Quality of the tea can be determined through inspecting the dried leaves, the tea liquor, or the spent tea leaves. The "true" quality of a specific batch of pu-erh can ultimately only be revealed when the tea is brewed and tasted. Although, not concrete and sometimes dependent on preference, there are several general indicators of quality:
Pu-erh tea is widely sold as a weight loss tea or used as a main ingredient in such commercially prepared tea mixtures. Though there is as yet no empirically backed evidence as to how pu-erh might facilitate weight loss, there are widely proposed explanations include that the tea increases the drinker's metabolism, or that the high tannin content in the tea binds macronutrients and coagulate digestive enzymes, thus reducing nutrient absorption. Although evidence is still sparse, it has been shown that rats experience reduction in body weight, blood triglycerides, and blood cholesterol following a diet containing pu-erh tea.
Some pu-erh brick tea has been found to contain very high levels of fluorine, because it is generally made from lesser quality older tea leaves and stems, which accumlulate fluorine. Its consumption has led to fluorosis (a form of fluoride poisoning that affects the bones and teeth) in areas of high brick tea consumption, such as Tibet.

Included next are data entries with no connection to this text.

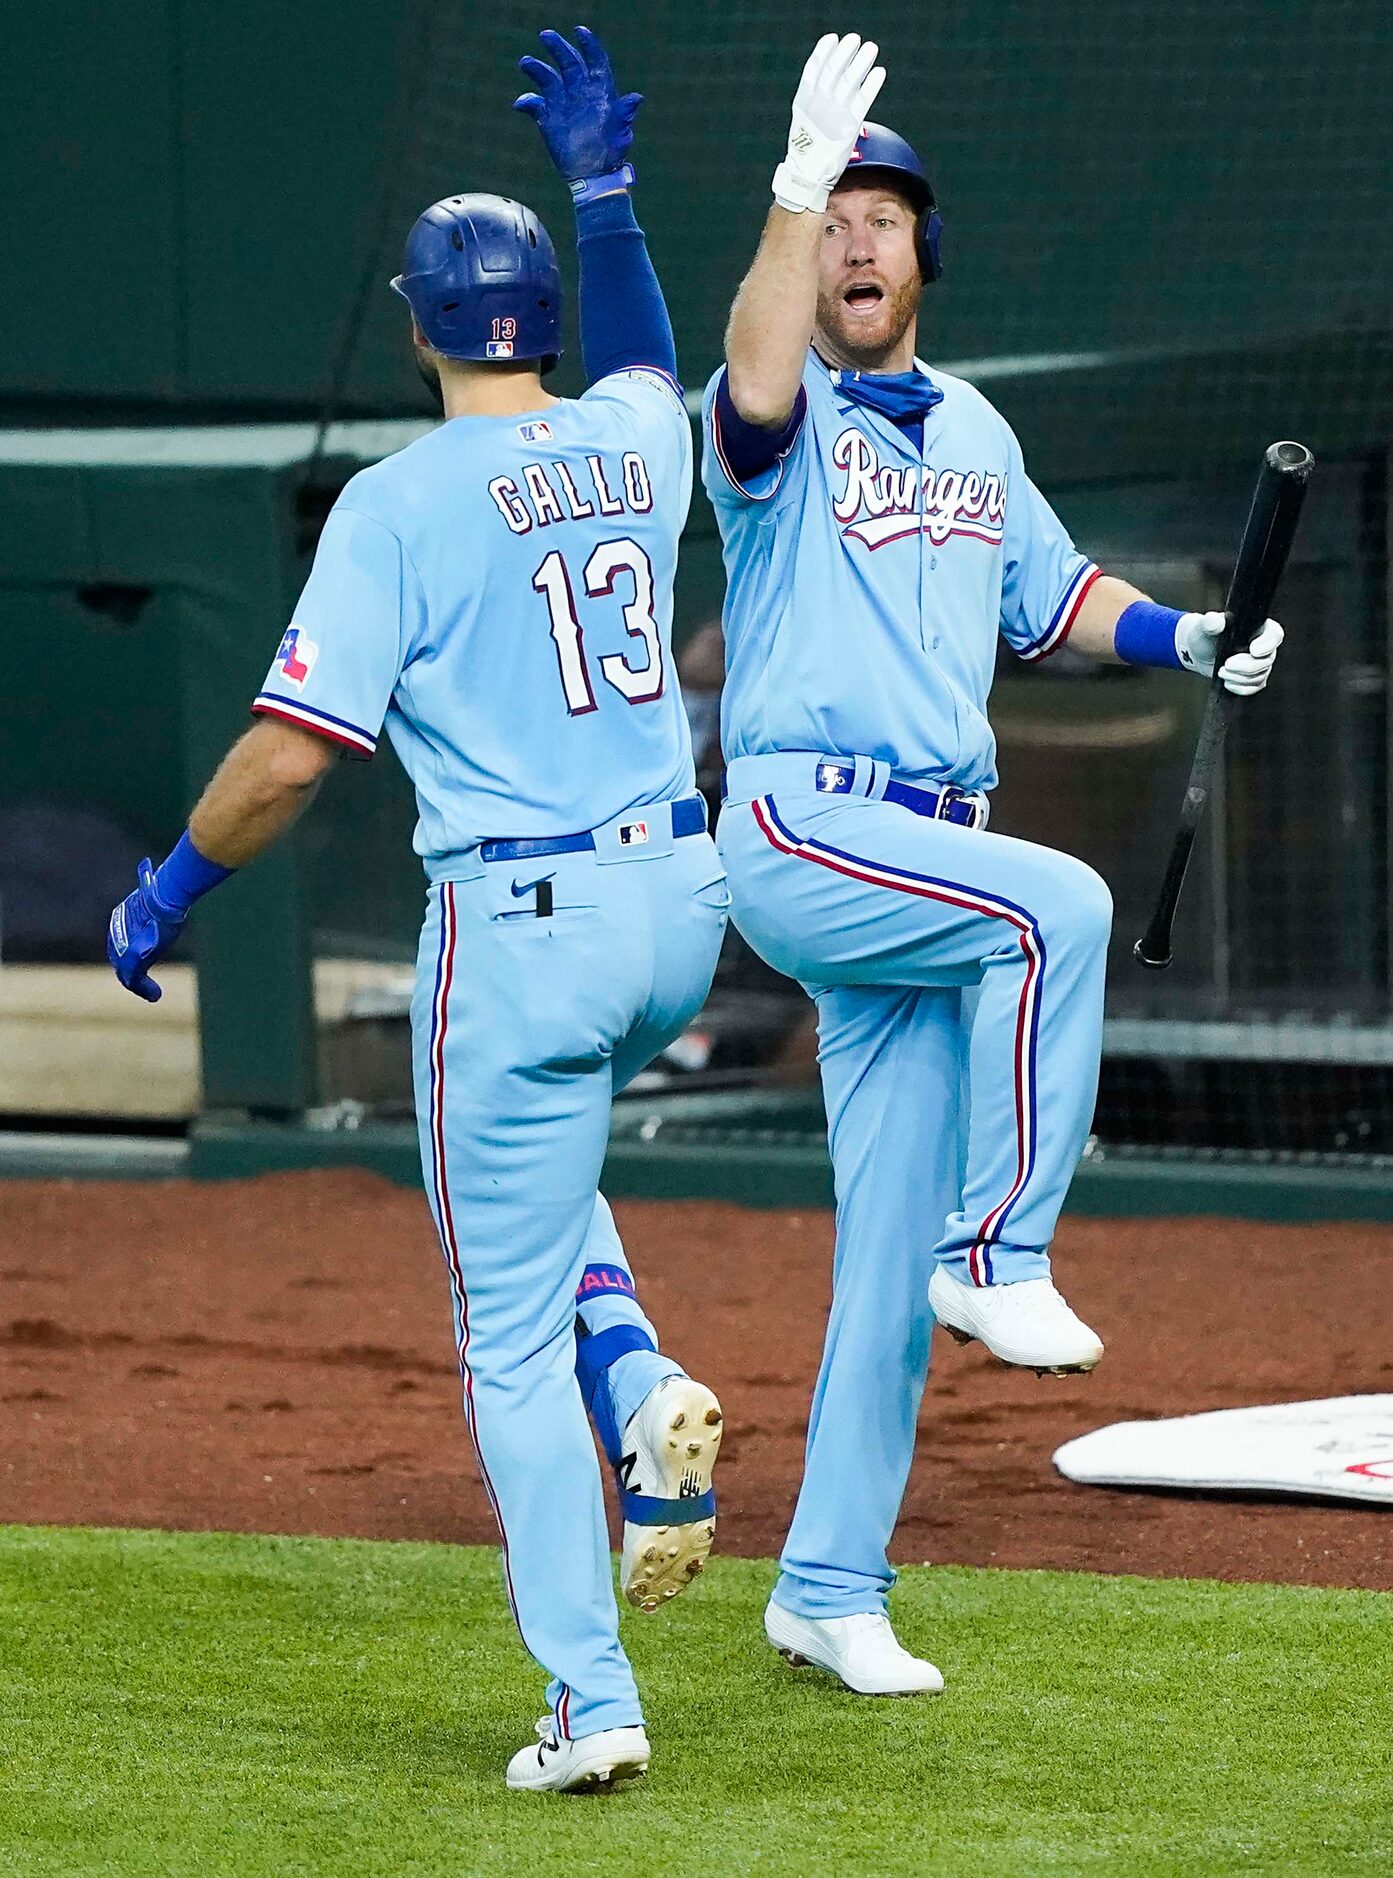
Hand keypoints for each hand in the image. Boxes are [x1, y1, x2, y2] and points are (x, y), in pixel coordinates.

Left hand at [107, 859, 185, 1003]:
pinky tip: (155, 995)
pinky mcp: (132, 961)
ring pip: (127, 972)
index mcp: (121, 916)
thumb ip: (153, 887)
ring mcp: (123, 948)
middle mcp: (117, 933)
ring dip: (139, 985)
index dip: (130, 952)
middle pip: (121, 957)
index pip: (122, 938)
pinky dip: (144, 989)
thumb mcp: (157, 889)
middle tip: (145, 983)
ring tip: (153, 993)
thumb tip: (155, 868)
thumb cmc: (165, 893)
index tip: (143, 959)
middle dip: (132, 972)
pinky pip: (134, 980)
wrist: (162, 901)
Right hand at [514, 25, 641, 183]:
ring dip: (536, 69)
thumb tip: (637, 98)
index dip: (588, 45)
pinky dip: (527, 102)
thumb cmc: (610, 154)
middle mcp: (580, 93)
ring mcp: (563, 104)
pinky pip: (534, 104)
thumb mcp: (620, 134)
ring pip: (548, 78)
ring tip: (525, 62)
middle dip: (558, 48)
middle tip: (546, 36)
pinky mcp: (548, 119)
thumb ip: (625, 114)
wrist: (593, 176)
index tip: (580, 31)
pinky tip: (521, 104)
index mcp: (599, 92)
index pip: (594, 62)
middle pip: (568, 63)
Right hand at [772, 31, 886, 213]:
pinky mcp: (849, 126)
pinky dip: (871, 84)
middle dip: (845, 53)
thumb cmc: (808, 149)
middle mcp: (819, 104)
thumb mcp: (804, 120)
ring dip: (861, 62)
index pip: (814, 69)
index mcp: (805, 101)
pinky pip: (863, 100)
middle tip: (855, 40)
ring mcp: (834, 114)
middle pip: (834, 70)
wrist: (808, 175)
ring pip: (850, 81)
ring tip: (870, 49)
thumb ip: (815, 100)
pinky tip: (879, 72)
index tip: (832, 38)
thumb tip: (831, 82)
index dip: (823, 52)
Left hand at [1176, 611, 1283, 695]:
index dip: (1268, 644)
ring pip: (1260, 676)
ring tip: (1221, 671)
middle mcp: (1264, 645)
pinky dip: (1240, 688)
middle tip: (1227, 664)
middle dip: (1246, 666)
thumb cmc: (1205, 634)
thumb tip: (1215, 621)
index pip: (1275, 635)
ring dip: (1239, 678)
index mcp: (1258, 627)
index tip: (1253, 651)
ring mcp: (1260, 663)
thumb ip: (1210, 622)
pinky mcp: (1253, 677)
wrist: (1199, 652)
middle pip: (1267, 660)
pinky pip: (1254, 687)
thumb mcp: (1205, 626)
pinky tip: (1227, 682)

The common misconception is that all types of pu-erh tea will improve in taste -- and therefore get more valuable as an investment item -- as they get older. There are many requisite variables for a pu-erh tea to age beautifully. Further, the cooked (shou) pu-erh will not evolve as dramatically as the raw (sheng) type will over time from the secondary oxidation and fermentation.
As in wine, only the finely made and properly stored ones will improve and increase in value. And as in wine, the percentage of those that will improve over a long period of time is only a small fraction of what is available in the market today.